Question

The function $f\left(x\right)=x^2+bx+c$, where $b$ and $c$ are real constants describes

• A. One-One mapping
• B. Onto mapping
• C. Not one-one by onto mapping
• D. Neither one-one nor onto mapping

Answer 1

The correct option is D

Neither one-one nor onto mapping

Find the mapping of the given function

Given, $f\left(x\right)=x^2+bx+c$

Therefore $f\left(x\right)$ is a quadratic equation

Now,

$$\begin{gathered} y=f\left(x\right) \\ =x^2+bx+c \\ =x^2+2\frac{b}{2}x+\frac{b^2}{4}+c-\frac{b^2}{4} \\ ={\left(x-\frac{b}{2}\right)}^2+c-\frac{b^2}{4} \end{gathered}$$

So it is upward parabola.

For one element in co-domain this is exactly two pre-image. .

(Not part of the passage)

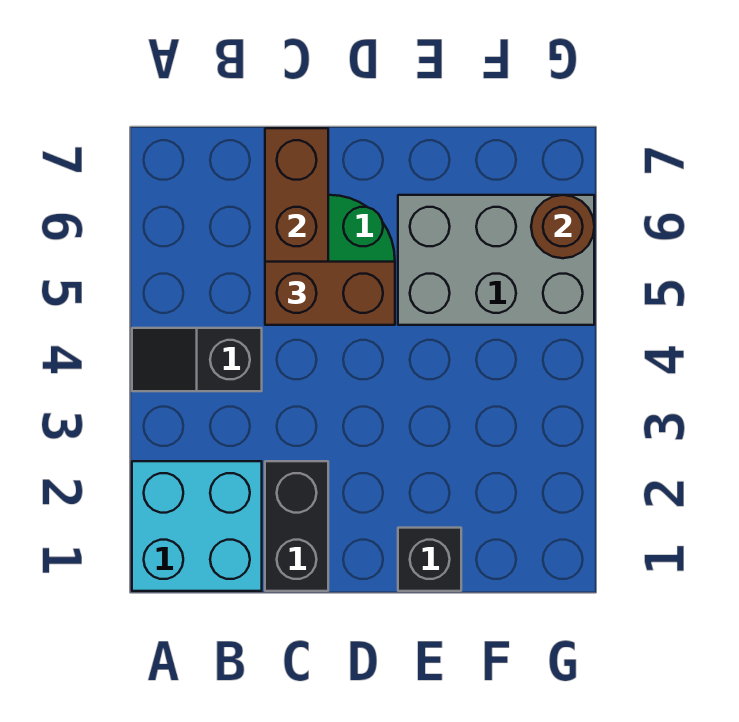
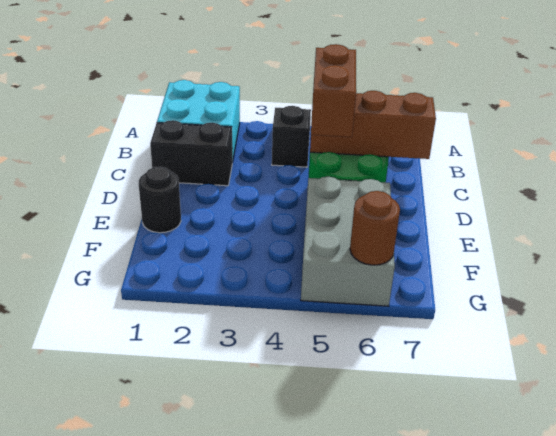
black 1x1 brick [398,528,461,591] -> black 1x1 round brick [139,167,181,233]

Hence by the definition of onto map it is not onto.

Now let $x_1,x_2\in x$

If it is one one then $f\left(x_1\right)=f\left(x_2\right)$ will imply $x_1=x_2$

$$\begin{gathered} \therefore f\left(x_1\right)=f\left(x_2\right) \\ \Rightarrow {x_1}^2+b{x}_1+c={x_2}^2+b{x}_2+c \\ \Rightarrow {x_1}^2-{x_2}^2=b\left(x_2-x_1\right) \\ \Rightarrow \left(x_1-x_2\right)\left(x_1+x_2\right)=b\left(x_2-x_1\right) \\ \Rightarrow x_1+x_2=-b \\ \Rightarrow x_1\ne x_2 \end{gathered}$$

Therefore, the function is not one-one

Hence, it is neither one-one mapping nor onto mapping.

Hence, the correct option is $\left(\mathrm{D}\right)$.